> _About this exercise_
Given the material below, repeat exactly the lines from the one containing "3 panels of" through the final line, and nothing else.

> _Task material_
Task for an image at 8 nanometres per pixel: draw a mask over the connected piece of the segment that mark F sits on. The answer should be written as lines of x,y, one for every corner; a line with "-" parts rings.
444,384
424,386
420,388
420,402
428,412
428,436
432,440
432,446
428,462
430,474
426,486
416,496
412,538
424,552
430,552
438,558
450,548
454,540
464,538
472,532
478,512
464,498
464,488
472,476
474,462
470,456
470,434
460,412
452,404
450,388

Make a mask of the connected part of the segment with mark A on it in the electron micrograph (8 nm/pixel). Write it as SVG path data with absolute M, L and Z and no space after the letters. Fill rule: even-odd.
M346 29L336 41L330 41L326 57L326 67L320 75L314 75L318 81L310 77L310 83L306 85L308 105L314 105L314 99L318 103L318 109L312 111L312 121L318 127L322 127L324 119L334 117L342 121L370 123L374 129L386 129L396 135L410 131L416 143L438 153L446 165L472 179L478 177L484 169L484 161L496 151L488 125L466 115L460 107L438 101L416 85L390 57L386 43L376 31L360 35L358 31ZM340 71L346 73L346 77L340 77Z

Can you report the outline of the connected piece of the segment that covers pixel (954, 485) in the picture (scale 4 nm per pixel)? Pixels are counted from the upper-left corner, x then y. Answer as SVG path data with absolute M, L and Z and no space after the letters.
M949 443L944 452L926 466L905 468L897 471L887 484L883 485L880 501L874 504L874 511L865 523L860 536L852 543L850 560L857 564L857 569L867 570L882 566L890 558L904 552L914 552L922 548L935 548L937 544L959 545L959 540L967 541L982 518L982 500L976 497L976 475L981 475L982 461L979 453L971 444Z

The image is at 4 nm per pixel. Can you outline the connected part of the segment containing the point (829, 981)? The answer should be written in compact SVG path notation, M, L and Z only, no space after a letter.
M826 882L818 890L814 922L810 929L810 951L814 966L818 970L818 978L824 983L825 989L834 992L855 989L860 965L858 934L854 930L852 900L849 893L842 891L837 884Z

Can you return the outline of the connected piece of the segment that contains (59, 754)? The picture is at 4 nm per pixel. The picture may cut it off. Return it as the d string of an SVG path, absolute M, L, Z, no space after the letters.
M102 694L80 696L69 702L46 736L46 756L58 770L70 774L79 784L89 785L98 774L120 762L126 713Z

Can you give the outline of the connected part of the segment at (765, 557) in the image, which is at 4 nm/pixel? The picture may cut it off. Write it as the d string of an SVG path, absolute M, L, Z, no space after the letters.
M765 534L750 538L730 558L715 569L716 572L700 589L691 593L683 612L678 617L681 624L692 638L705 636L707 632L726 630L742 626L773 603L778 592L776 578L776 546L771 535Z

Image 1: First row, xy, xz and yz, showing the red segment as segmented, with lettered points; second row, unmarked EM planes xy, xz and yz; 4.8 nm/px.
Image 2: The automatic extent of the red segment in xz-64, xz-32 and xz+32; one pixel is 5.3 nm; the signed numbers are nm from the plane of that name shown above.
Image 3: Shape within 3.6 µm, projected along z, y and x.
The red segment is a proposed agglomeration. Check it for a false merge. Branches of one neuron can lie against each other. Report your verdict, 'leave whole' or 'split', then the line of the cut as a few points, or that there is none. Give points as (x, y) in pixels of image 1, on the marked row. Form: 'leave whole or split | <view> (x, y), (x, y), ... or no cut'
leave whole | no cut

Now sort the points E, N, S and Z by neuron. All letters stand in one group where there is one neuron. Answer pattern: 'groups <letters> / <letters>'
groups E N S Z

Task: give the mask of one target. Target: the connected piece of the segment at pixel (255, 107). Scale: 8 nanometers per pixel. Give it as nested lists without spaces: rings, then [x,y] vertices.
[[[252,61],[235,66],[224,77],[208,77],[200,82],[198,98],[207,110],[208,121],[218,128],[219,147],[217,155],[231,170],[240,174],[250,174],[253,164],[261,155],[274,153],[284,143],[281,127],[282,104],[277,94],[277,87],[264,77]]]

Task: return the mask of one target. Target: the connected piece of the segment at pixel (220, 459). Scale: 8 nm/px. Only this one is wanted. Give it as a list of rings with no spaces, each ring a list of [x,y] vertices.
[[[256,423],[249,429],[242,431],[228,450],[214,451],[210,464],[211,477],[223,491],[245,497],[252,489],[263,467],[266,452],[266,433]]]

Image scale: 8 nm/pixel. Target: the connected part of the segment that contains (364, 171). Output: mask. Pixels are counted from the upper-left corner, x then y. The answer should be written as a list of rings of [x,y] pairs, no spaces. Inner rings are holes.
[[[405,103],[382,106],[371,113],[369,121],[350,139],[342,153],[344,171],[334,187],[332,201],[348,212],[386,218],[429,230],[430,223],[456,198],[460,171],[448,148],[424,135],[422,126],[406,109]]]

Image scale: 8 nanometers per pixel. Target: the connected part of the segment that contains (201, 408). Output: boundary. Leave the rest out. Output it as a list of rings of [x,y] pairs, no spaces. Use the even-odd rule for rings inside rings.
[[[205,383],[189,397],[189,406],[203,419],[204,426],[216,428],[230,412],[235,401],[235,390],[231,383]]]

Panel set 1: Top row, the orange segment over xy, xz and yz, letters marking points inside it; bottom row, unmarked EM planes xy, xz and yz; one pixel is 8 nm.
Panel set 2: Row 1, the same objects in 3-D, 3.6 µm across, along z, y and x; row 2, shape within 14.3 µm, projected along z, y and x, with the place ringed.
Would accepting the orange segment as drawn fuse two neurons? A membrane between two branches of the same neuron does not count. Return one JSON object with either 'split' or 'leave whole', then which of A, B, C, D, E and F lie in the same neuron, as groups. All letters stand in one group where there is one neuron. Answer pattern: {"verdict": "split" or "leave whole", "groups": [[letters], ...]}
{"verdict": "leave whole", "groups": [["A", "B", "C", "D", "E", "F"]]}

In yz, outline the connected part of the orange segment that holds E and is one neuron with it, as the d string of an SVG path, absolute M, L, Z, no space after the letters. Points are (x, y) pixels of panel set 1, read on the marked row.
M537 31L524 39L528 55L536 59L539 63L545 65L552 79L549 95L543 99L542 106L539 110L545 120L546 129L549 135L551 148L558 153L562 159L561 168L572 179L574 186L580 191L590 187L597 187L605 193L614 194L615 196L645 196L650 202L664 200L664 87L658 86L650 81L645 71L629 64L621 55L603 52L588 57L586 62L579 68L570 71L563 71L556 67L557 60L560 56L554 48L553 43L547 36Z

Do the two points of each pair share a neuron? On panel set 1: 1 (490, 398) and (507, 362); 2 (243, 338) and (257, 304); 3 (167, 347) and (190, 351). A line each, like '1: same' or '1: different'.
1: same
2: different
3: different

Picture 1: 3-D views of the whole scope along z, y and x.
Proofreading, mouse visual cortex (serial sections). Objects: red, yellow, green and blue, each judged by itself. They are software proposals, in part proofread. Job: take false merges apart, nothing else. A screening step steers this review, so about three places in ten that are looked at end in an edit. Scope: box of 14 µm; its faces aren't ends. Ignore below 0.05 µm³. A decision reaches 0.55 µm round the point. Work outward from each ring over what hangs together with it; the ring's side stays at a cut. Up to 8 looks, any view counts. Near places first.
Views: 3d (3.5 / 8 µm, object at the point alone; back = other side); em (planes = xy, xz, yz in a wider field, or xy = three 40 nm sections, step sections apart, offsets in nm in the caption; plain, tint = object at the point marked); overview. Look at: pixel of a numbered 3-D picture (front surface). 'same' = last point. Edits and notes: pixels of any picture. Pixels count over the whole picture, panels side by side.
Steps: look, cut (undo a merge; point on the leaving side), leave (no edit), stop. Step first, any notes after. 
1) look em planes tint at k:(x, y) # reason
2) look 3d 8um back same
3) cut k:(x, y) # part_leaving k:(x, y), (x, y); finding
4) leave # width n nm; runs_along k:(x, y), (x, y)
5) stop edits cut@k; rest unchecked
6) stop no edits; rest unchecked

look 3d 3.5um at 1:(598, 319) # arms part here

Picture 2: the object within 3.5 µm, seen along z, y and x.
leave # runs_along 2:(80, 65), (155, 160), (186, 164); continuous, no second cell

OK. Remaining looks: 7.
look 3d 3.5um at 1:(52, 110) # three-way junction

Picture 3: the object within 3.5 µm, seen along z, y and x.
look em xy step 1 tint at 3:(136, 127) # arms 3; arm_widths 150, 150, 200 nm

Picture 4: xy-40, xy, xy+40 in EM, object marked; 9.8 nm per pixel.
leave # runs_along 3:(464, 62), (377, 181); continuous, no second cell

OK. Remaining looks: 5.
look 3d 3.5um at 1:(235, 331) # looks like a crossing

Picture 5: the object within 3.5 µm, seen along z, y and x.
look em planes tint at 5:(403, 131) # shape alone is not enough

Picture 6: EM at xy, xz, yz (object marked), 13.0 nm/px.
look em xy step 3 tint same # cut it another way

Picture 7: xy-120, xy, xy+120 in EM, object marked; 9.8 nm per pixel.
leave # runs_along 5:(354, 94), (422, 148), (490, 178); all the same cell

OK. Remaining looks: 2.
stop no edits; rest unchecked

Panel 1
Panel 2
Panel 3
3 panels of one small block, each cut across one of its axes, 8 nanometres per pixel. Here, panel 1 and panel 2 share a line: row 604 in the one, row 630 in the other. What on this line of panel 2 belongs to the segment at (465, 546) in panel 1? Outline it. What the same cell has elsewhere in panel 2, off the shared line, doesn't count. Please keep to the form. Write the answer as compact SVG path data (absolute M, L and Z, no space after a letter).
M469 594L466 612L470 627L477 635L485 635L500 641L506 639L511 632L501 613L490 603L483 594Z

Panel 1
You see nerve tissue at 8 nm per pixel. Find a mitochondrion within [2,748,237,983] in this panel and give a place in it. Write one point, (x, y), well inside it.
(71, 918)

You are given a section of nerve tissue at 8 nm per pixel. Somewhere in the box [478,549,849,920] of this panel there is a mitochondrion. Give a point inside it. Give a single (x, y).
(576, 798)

> _Answer to this problem_
3 panels of one small block, each cut across one of its axes, 8 nanometres per pixel. Here, panel 1 and panel 2 share a line: row 604 in the one, row 630 in the other. What on this line of panel 2 belongs to the segment at (465, 546) in panel 1? Outline it. What the same cell has elsewhere in panel 2, off the shared line, doesn't count. Please keep to the form. Write the answer as compact SVG path data (absolute M, L and Z, no space after a letter).
M469 594L466 612L470 627L477 635L485 635L500 641L506 639L511 632L501 613L490 603L483 594Z

Panel 1
You see nerve tissue at 8 nm per pixel. Find a mitochondrion within [2,748,237,983] in this panel and give a place in it. Write one point, (x, y), well inside it.
(71, 918)

You are given a section of nerve tissue at 8 nm per pixel. Somewhere in the box [478,549,849,920] of this panel there is a mitochondrion. Give a point inside it. Give a single (x, y).
(576, 798)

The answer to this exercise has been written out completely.